Laura Korman, director of TAG Gallery, was tasked with organizing a cohesive petition message from the members of the association.

“It was like pulling teeth to get everyone in the association to agree on exact wording,” she said. “But now it shows where we stand as a group.”

The association also sent a letter to council. They’d like a summit between the tenants and city planners.

It’s not development they’re opposed to, Korman said, but the confines, presented by City Hall, that the developers need to work within.

“They need to go backwards and work that out first,” she said. “It definitely needs a facelift. We’re not against progress. We know our land, like all Santa Monica land, is valuable.”

Korman doesn’t blame the developers who, she said, are working within the plans laid out for them by City Hall. She feels like council probably understands the association’s concerns as well.

The proposed underground parking would require construction that would disrupt the tenants, Korman said, without solving the parking problems.

“Without immediate action to address at-capacity parking at Bergamot Station, the galleries and tenants will not survive any construction plan or the completion of the Expo Light-Rail stop at Bergamot Station.” the association said in a release.

One member of the association, The Santa Monica Museum of Art, (SMMoA) abstained from signing the release.

In February, representatives of the museum asked council to moved forward with negotiations with the 26Street TOD development team, the same team favored by city planners.

26Street proposed a 20,000-square-foot space for the museum.

City Hall’s selection of the development team would not have been final approval. That project would then have to go through City Hall’s development agreement process with stops at the Architectural Review Board, Planning Commission, and, again, council.

Museum officials declined to comment for this article.

When asked if it was getting ugly between the museum and gallerists who currently share the center’s 5.6 acres Korman said, “It’s very ugly.”

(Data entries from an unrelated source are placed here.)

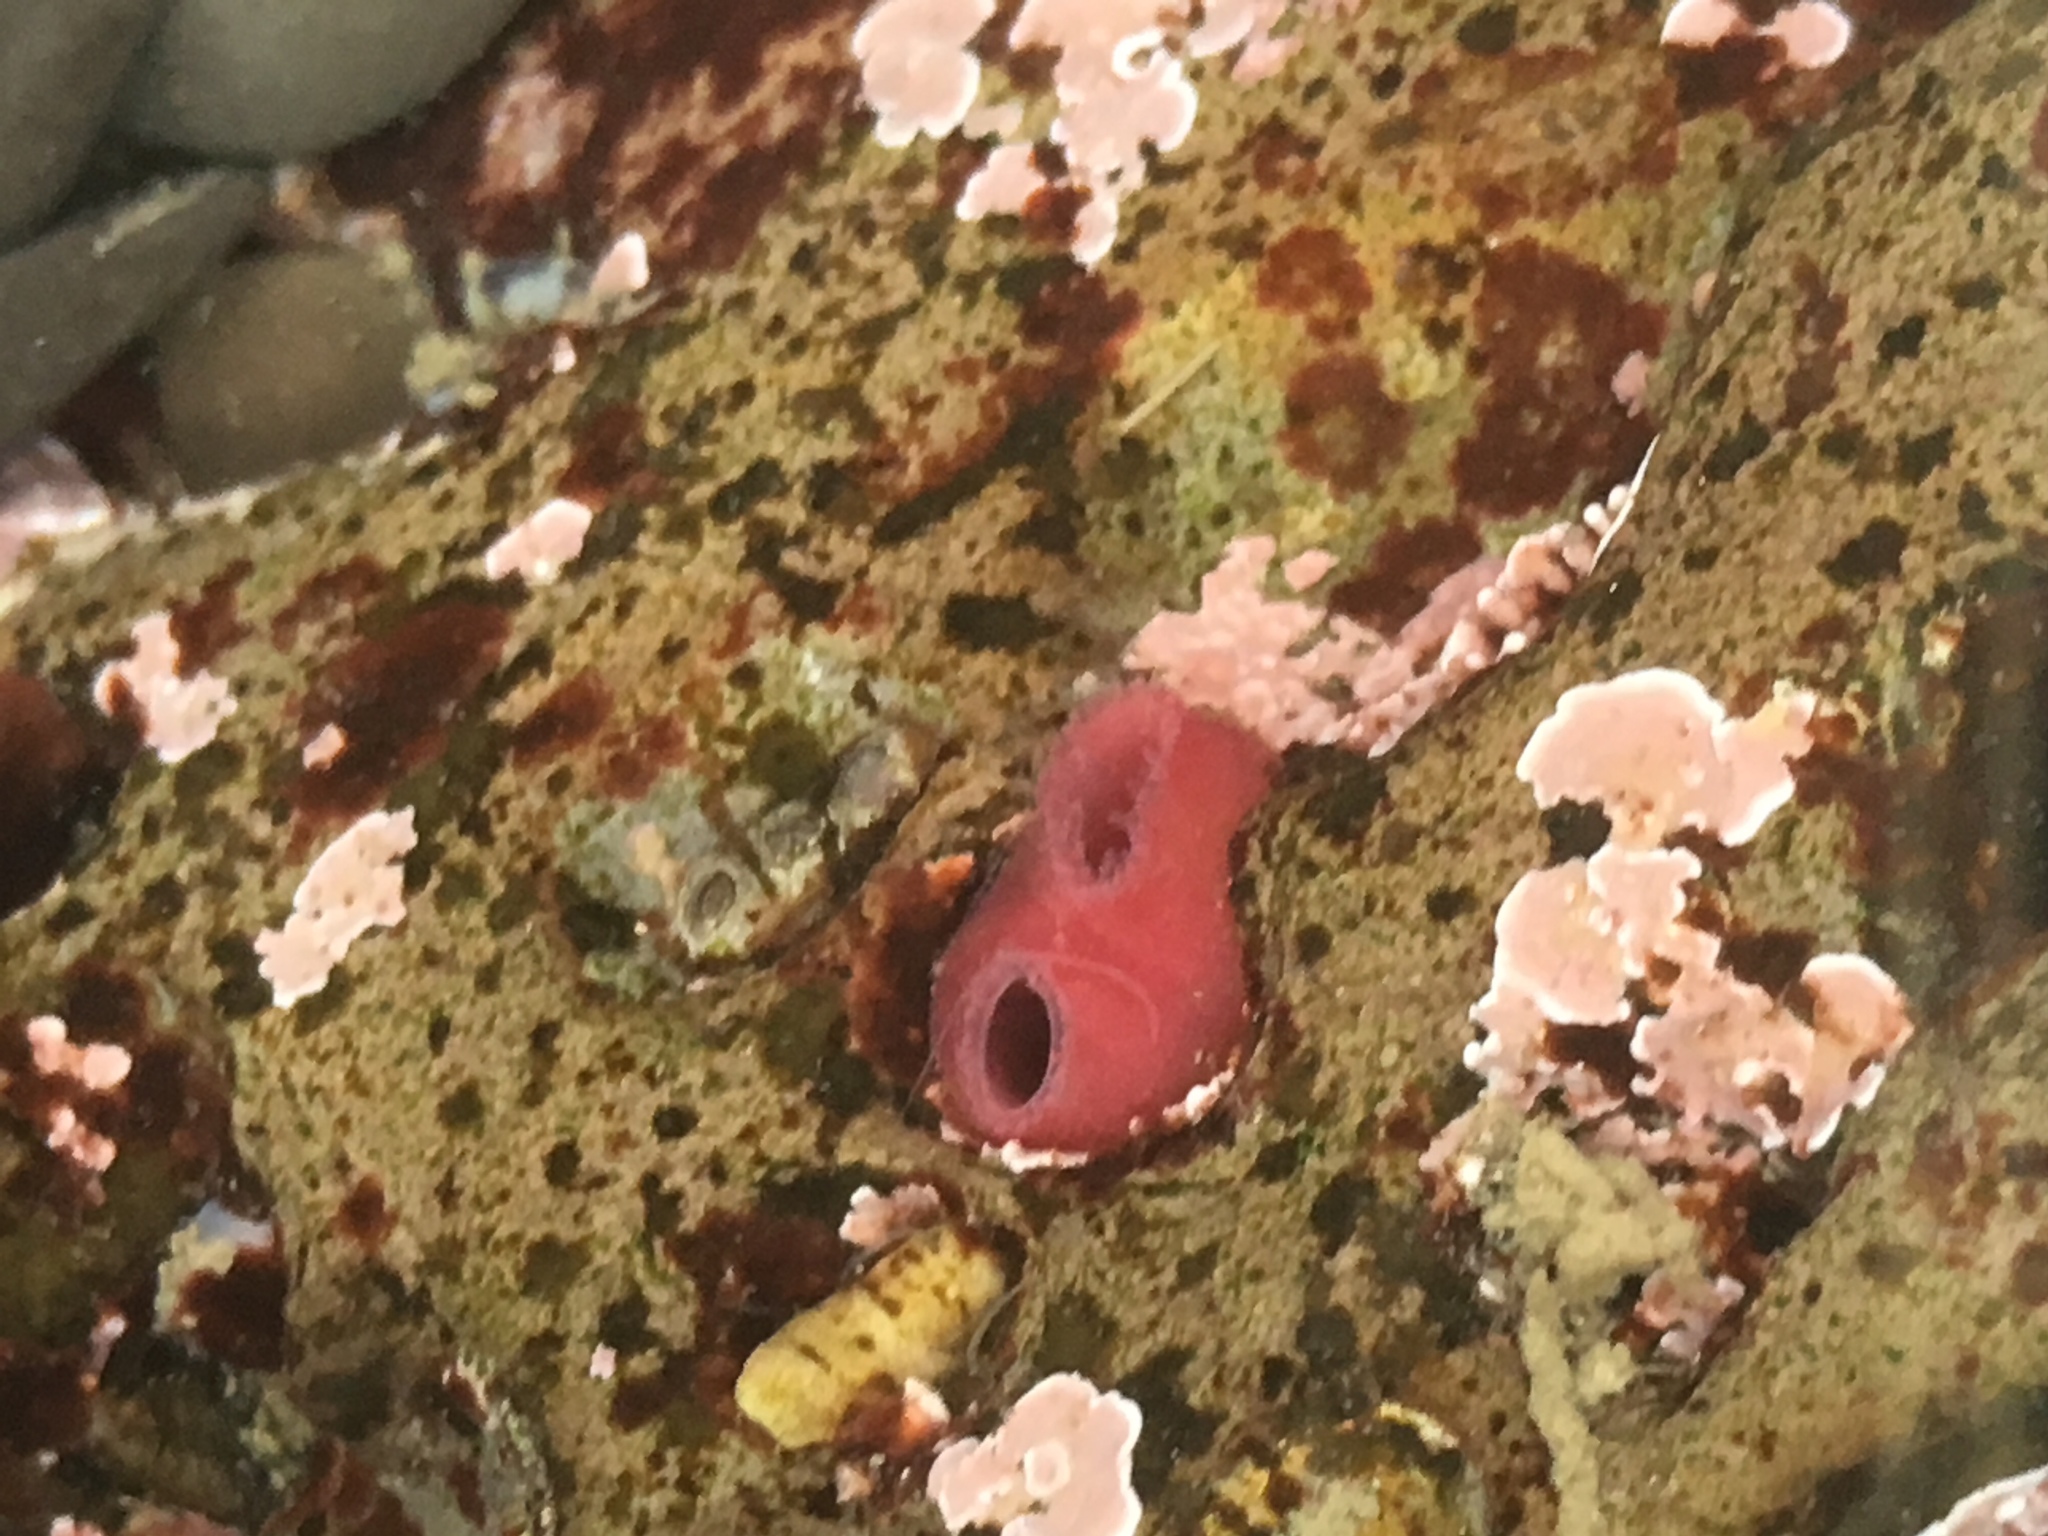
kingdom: Animalia
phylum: Mollusca
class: Bivalvia
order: Adapedonta
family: Hiatellidae
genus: Hiatella
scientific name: Hiatella arctica
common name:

Michael Zakian, director of the Frederick R. Weisman Museum of Art at Pepperdine University, sent an open letter to council blasting the museum’s role in the process. He is married to Lia Skidmore who owns Skidmore Contemporary Art at Bergamot Station

Museum leaders, he said, could have called a meeting with the gallerists but instead sent two e-mails “urging their members to support (26Street) at all costs.”

“These actions are divisive and demonstrate SMMoA’s clear disregard for the galleries that have made Bergamot into one of the nation’s great art centers,” Zakian said. “It is deeply disappointing to see that the director and trustees of SMMoA are not demonstrating the sound judgment, wise leadership, or good will necessary to serve as a respected anchor institution of Bergamot Art Center.”

The petition includes e-signatures from Santa Monicans and people from across the country.

“Bergamot Station is not just a resource for Santa Monica, or even CA, but for the nation,” said a woman from Ossining, N.Y.

“While other cities worldwide are developing art centers,” said a Santa Monica resident, “Santa Monica should be ashamed of not wanting Bergamot Station Arts Center to thrive.”